Why Angular.js is needed and why exactly it is

At some point, you decide to write a web application in which absolutely everything works on AJAX requests, the page never reloads, and the interface resembles a full-fledged desktop application, not a traditional website. You try to do everything with simple JavaScript and a couple of dozen jQuery plugins, and very quickly the code you write becomes impossible to maintain, impossible to read, and impossible to edit.

To avoid such a catastrophic situation, you need a tool that provides a rigid code structure and conventions for writing applications, as well as ready-made solutions for known problems (for example, for two-way communication of a variable in code and text on a page that outputs the value of this variable). This tool is JavaScript MVC (or MVC analogs) frameworks.

Chances are you won’t have to use JS frameworks for the coming months and / or years. Their area of ‚Äč‚Äčapplication is quite specific: the so-called Single Page Applications (SPA). Typical examples: Google Drive, Gmail, Evernote. But even in those cases when the task is to write a single page application, it does not always make sense to use a full-fledged JavaScript framework: it all depends on how dynamic and complex the UI you are trying to build.

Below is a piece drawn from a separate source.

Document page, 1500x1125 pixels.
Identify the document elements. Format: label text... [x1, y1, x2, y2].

Evernote for the web is a typical SPA application
Evernote for the web is a typical SPA application

Why Angular.js?

From my point of view, Angular.js has become a terrific combination of low barriers to entry and rich feature set. It will take about an hour of free time to start writing small applications in it. At the same time, it will take months to learn and use all its features. So far, there has not been a single front-end problem that I could not solve using this framework. And I used it for a cross-platform mobile application with rich functionality, for small widgets within applications, and even for a video editor.

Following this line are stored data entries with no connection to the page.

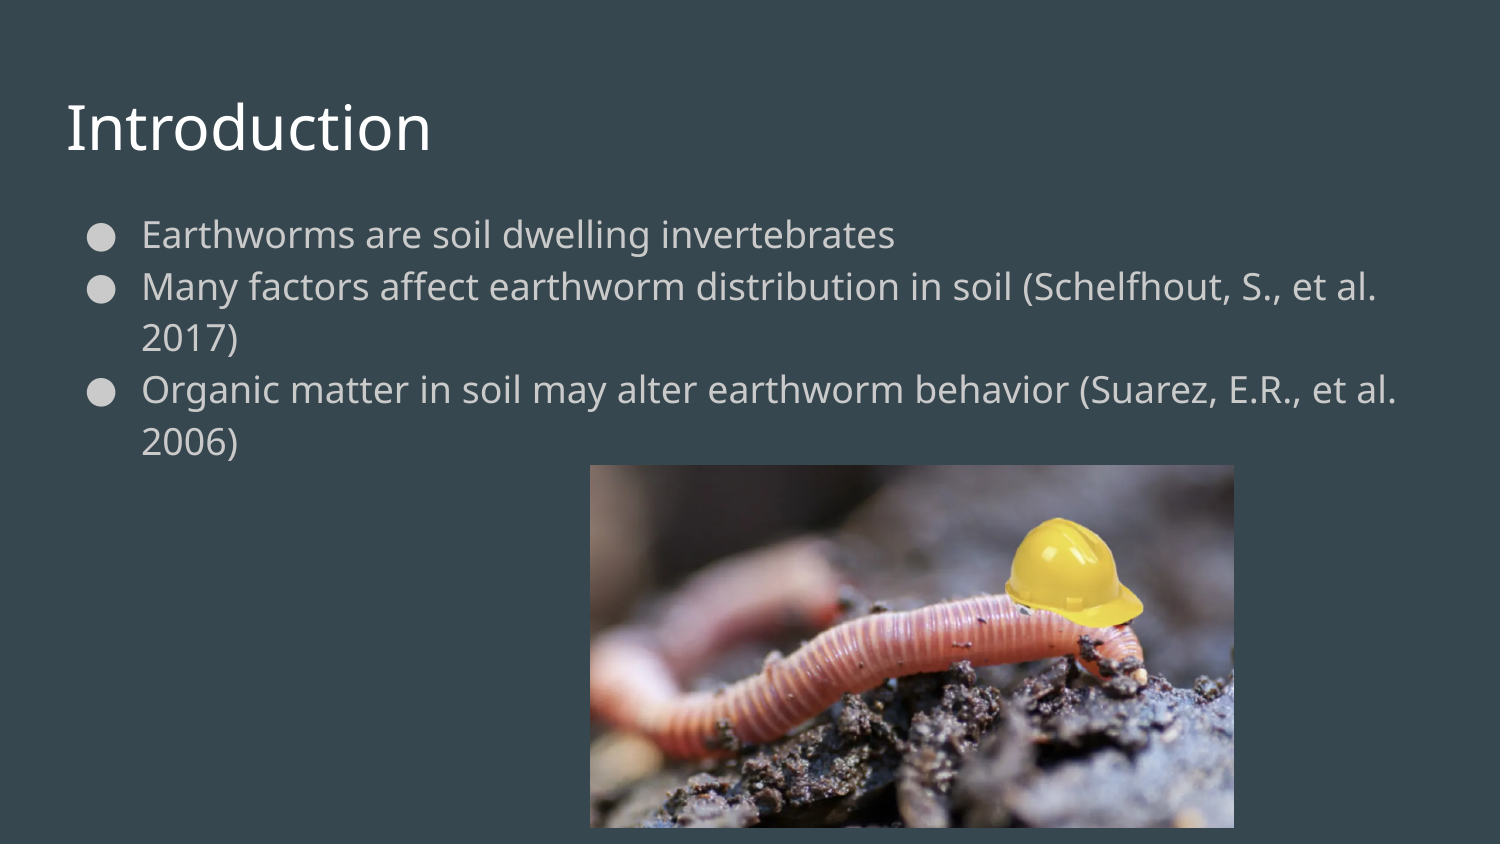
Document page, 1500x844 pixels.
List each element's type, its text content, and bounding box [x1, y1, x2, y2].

list Earthworms are soil dwelling invertebrates Many factors affect earthworm distribution in soil (Schelfhout, S., et al. 2017) Organic matter in soil may alter earthworm behavior (Suarez, E.R., et al. 2006) [51, 189, 1449, 750]
picture [589, 465, 1234, 828]
title Introduction [51, 72, 1449, 167]
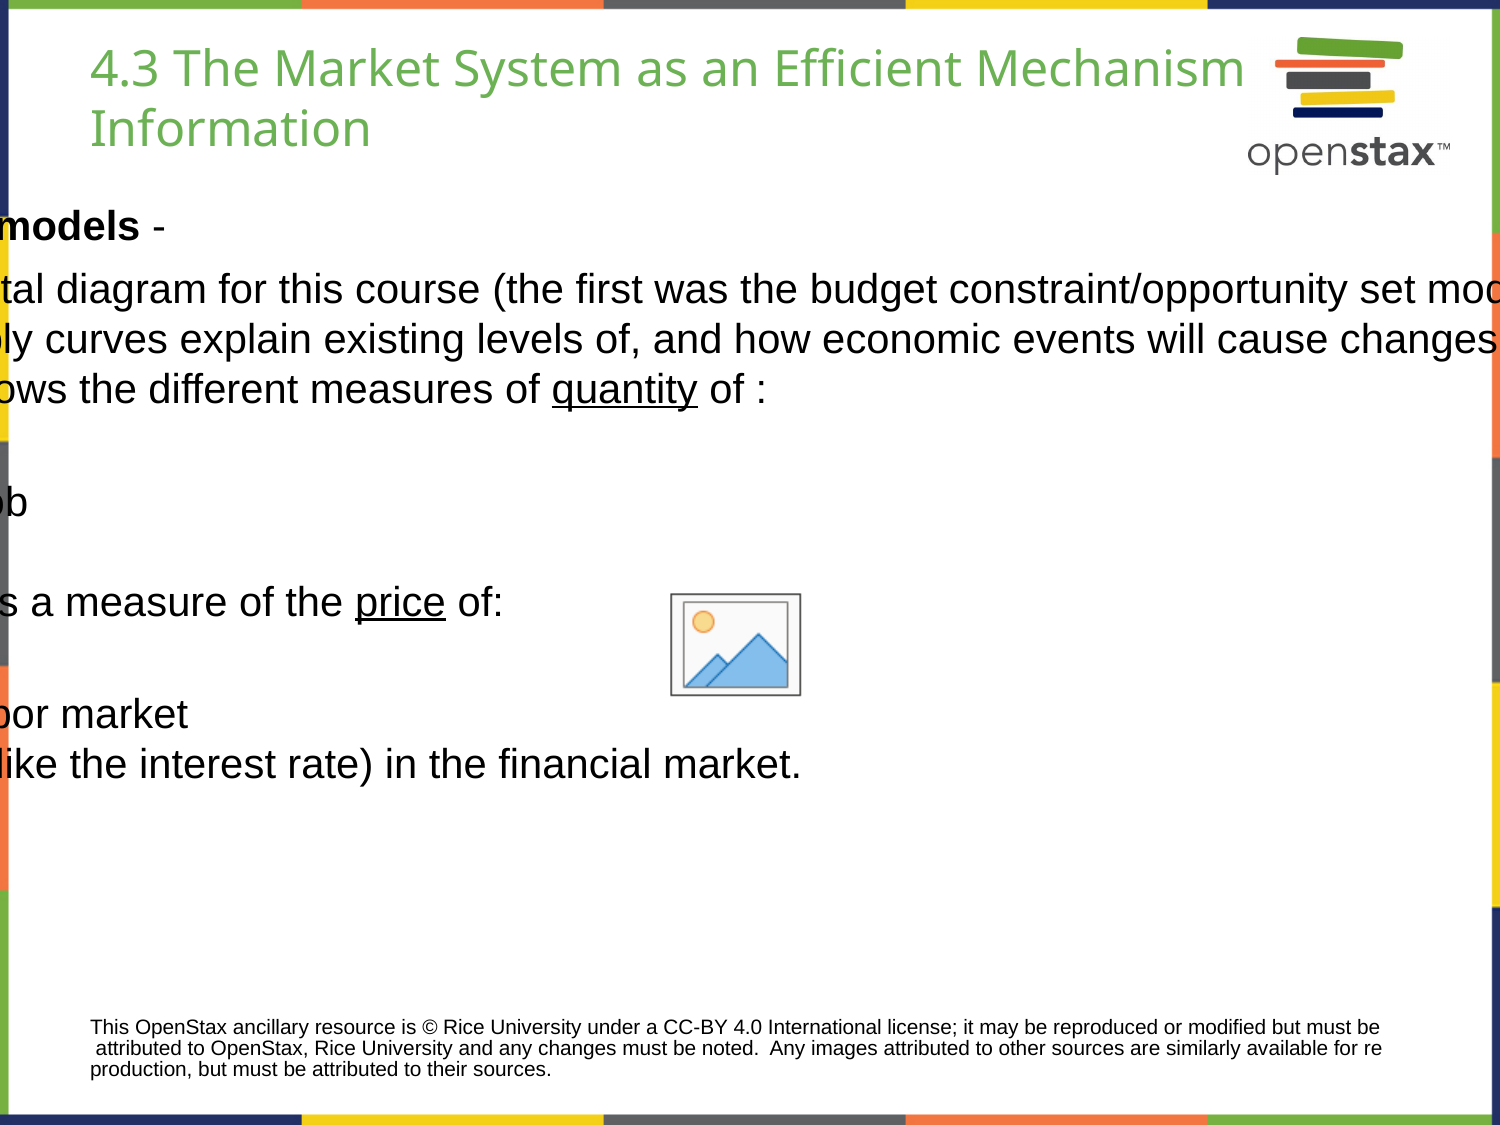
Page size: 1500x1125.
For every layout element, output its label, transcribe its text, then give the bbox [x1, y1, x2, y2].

picture [0, 0, 1500, 1125]
picture [0, 603, 15, 614]
picture [0, 708, 6, 726]
title 4.3 The Market System as an Efficient Mechanism for Information [75, 39, 1244, 172]
picture [1491, 283, 1500, 301]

Angular.js is by far the most popular framework supported by the guys at Google. In addition to the rich standard library, many custom extensions have been written for Angular, some of which we will get acquainted with within this series of articles. There is even a dedicated framework on top of Angular.js that makes it much easier to write cross-platform mobile apps.

What about Angular.js 2.0?

The current version of Angular.js that this article series will be based on is 1.3. The developers stated that version 2.0, which will be released unknown when (but not earlier than in a year and a half), will be incompatible with the current version of the framework, but at the same time it will retain most of the concepts embedded in it. The developers also promise to support the 1.x version for several years after the 2.0 release.

This means that for at least another 2 years, Angular.js 1.x will continue to dominate, thousands of applications are still written on it, and many vacancies (especially in Europe) indicate this particular framework in the requirements. Of course, at some point you will have to spend a couple of hours getting to grips with the new version 2.0 and, most likely, a couple of days to switch from 1.x to 2.0. Nevertheless, knowledge of Angular.js will not be thrown into the trash, because, as you already know, this is not a question of a specific technology, but the ability to understand any of them and apply for your task.